Last night I made a chicken in a crock pot, roasted potatoes, roasted sweet potatoes, roasted beets, fresh cut veggies and couscous. Samara ate a reasonable amount of chicken (probably a tablespoon), a bunch of roasted potatoes and a few pepper strips. Elie and Koby ate all of it. None of them would have eaten ANY of that before food therapy. NONE of my kids at vegetables. None. Samara also asked for raisins for a snack yesterday (she hadn't had raisins since she was 2). She recently asked to try dried mango (she liked it), string cheese (she has had it a few times and likes it), fruit leather and a few other things. ON HER OWN. I DIDN'T EVEN MAKE HER TRY. She has confidence, and she wants to! It's amazing.
I make new things - big fish filets or chicken breasts breaded or roasted, pasta with something in it (they can try it or eat around it), veggies of all sorts made in all sorts of ways - and they try it and generally find things they like, or like enough to eat enough of. I literally can't believe it. Their bodies must be so so thankful. I am so so proud. It has taken so much work and so much money, but it has been so so worth it.

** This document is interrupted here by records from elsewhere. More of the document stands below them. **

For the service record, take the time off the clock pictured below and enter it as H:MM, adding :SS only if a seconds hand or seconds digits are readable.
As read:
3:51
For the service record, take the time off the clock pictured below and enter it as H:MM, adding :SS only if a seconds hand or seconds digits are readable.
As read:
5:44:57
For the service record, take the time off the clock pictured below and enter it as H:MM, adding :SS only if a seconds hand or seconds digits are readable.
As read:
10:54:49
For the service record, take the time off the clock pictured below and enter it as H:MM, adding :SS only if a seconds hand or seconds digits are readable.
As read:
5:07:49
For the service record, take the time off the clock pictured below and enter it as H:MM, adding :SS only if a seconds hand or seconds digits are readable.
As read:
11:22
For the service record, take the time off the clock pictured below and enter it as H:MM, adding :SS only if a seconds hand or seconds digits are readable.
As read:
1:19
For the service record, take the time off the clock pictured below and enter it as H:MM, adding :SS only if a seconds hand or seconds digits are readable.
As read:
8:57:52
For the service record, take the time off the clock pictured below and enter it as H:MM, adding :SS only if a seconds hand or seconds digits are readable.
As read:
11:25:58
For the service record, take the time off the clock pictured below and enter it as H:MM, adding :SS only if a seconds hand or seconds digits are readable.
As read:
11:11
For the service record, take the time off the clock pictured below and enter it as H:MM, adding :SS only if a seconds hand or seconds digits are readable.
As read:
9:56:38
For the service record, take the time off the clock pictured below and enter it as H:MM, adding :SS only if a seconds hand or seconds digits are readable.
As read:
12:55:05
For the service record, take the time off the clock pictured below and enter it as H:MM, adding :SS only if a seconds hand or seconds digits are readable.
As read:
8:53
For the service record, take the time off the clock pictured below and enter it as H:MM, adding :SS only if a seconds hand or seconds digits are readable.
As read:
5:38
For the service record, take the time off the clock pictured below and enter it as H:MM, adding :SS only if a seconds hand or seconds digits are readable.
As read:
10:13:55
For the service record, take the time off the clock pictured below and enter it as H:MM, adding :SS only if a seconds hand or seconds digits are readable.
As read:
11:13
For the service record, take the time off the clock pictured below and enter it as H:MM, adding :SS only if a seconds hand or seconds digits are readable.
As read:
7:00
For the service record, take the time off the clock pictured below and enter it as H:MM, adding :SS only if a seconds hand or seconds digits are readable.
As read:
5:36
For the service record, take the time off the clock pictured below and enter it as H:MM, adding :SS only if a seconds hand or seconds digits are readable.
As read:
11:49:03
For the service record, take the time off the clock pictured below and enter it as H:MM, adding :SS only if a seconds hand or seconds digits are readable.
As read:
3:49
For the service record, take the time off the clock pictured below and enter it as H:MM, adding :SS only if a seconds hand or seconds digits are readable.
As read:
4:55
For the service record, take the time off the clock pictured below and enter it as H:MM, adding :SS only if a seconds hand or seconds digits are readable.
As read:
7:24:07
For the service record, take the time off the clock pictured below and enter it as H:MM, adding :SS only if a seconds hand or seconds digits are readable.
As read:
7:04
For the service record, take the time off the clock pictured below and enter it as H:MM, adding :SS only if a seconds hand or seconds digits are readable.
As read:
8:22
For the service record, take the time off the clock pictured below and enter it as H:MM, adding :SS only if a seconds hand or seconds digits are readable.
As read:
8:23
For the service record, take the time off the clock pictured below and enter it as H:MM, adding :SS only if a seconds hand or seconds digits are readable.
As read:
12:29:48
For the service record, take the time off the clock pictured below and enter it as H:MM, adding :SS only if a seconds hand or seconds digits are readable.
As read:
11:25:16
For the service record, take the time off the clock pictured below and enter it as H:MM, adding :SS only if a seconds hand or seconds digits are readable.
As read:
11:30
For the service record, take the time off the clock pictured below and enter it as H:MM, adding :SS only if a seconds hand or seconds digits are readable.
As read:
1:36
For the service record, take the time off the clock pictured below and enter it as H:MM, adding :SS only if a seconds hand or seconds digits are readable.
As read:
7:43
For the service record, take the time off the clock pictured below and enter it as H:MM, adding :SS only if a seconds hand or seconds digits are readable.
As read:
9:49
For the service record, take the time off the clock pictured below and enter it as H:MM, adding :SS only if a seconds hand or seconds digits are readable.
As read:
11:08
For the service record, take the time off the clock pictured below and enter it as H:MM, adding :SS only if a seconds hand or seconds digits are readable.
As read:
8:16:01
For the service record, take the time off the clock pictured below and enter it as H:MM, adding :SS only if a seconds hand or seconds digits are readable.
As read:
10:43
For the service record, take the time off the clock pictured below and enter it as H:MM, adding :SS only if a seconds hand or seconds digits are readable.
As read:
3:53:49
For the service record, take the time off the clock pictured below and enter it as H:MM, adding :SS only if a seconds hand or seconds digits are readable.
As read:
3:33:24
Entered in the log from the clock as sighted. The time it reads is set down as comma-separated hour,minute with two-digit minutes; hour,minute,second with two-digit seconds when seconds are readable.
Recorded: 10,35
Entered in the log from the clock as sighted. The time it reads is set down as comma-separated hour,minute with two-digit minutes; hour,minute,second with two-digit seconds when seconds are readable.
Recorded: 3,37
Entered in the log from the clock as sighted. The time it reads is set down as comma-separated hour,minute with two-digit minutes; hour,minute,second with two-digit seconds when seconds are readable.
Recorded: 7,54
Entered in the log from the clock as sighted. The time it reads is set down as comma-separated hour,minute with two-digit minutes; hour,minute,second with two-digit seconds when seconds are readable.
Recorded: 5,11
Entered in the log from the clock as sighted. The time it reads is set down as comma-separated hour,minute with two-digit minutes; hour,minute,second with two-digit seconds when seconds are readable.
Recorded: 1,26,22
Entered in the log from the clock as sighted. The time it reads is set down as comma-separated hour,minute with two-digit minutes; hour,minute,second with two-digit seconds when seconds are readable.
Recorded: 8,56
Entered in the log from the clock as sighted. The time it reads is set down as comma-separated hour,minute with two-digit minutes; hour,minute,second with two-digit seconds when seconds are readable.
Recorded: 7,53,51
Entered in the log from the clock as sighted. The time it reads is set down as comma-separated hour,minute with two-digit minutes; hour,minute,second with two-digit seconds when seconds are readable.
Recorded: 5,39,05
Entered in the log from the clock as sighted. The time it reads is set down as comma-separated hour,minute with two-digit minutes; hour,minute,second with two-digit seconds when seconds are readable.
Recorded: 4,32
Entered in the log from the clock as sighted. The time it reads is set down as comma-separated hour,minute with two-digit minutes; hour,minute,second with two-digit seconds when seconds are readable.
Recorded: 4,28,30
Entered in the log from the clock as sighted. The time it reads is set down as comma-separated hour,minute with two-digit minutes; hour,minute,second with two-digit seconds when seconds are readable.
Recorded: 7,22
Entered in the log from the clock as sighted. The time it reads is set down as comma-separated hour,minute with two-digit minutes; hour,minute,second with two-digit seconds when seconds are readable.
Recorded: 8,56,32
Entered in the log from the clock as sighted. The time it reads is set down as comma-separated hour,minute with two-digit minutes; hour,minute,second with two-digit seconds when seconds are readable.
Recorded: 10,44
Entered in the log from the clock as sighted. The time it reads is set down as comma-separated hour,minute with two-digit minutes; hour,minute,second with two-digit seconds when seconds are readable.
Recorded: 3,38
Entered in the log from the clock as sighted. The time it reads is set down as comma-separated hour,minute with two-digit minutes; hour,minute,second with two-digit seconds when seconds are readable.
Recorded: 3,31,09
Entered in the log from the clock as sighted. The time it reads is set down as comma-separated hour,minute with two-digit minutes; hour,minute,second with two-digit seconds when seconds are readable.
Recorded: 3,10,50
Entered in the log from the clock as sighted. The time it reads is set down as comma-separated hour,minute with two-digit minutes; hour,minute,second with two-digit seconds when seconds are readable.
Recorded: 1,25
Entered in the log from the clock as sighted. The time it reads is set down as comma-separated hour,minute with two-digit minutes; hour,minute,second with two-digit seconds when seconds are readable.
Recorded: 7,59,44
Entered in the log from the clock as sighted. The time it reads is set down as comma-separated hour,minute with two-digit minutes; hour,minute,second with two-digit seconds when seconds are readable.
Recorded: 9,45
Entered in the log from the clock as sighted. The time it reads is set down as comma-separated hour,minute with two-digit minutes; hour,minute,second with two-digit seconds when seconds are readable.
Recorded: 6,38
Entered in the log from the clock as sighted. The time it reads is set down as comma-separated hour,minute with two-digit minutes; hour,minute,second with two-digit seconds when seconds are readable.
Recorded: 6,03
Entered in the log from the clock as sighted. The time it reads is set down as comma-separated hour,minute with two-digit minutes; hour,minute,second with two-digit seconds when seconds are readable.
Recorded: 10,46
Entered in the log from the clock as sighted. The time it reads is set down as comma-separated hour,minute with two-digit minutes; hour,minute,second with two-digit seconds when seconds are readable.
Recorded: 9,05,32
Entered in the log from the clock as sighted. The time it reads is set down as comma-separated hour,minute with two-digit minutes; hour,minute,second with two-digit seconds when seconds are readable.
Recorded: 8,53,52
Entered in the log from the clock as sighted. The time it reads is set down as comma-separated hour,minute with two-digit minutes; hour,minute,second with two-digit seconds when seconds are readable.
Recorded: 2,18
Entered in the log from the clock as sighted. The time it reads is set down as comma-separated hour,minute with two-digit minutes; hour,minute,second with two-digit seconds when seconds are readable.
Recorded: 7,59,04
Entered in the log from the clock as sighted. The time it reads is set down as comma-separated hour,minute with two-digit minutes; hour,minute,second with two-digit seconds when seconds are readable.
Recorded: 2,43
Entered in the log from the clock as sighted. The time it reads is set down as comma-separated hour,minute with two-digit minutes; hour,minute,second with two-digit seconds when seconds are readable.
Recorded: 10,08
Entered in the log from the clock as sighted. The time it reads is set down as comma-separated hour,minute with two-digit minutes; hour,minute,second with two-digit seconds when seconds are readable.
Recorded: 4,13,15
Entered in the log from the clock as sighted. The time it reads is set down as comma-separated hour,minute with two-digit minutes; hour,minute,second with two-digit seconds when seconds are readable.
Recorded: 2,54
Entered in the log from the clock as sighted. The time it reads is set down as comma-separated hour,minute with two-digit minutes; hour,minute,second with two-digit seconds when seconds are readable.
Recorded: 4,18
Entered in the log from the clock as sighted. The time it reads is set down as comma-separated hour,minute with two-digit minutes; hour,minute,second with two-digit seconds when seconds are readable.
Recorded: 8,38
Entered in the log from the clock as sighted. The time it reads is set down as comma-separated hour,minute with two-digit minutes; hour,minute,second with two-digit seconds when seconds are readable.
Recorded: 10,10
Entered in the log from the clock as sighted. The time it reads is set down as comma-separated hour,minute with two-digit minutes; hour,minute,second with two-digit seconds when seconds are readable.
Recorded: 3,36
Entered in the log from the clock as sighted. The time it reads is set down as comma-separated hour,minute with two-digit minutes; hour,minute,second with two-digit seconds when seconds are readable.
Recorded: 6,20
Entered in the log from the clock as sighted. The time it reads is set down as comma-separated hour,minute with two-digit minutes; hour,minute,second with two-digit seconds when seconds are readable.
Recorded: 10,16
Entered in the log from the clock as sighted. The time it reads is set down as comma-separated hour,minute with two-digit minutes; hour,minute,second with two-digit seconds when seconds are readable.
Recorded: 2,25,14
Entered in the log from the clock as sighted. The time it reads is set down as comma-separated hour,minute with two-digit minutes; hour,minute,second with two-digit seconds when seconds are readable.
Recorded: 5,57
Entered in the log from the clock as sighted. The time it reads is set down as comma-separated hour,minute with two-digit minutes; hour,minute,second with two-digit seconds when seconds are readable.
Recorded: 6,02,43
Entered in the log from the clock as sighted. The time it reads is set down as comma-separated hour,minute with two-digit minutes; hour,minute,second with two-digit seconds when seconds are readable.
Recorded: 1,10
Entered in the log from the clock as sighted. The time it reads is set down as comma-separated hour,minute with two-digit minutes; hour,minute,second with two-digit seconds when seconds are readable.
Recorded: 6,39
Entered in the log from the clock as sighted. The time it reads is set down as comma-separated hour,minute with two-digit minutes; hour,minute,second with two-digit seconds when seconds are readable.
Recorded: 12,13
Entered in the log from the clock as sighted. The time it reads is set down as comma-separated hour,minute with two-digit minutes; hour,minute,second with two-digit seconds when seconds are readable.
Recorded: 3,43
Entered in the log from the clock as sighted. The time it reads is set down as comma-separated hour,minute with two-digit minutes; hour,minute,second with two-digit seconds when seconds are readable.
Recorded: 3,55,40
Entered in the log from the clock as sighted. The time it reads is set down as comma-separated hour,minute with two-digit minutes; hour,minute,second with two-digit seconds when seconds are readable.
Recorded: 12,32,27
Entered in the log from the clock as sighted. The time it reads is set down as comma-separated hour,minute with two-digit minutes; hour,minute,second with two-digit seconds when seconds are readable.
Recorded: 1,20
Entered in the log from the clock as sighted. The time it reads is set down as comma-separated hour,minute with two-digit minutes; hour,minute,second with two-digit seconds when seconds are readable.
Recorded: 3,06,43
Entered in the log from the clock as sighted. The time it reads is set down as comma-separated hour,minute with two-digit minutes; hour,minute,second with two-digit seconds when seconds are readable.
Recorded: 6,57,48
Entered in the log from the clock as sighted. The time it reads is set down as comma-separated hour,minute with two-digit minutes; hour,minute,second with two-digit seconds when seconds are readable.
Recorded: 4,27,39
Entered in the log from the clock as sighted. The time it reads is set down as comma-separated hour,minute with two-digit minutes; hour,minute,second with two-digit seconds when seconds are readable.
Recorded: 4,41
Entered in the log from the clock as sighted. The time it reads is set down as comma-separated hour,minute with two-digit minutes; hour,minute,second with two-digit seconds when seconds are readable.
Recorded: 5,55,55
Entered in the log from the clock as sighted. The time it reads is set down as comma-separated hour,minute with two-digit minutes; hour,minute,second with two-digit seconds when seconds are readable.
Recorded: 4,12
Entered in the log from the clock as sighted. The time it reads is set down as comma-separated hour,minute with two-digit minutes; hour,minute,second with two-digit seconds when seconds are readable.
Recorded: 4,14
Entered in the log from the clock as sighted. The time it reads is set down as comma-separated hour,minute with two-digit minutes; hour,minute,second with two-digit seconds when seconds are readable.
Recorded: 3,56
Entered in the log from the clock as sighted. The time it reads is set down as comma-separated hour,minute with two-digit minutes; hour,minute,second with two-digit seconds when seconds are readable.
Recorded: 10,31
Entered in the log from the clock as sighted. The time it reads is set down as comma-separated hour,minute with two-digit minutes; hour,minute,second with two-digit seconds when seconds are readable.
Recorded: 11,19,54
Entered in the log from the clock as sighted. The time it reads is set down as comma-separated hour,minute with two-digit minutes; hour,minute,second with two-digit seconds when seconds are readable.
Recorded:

We went to Brooklyn last weekend for a wedding, and Samara could eat rolls, veggies, pasta, french fries, chicken strips, pancakes, bagels, waffles, toast - even if it has seeds in it...all sorts of things, and it was NOT STRESSFUL (90% of the time)!!!
It's not like they eat anything - they're still kids. But they're NORMAL kids!!! It's amazing. THANK YOU, Children's Speech and Feeding in Needham Mass.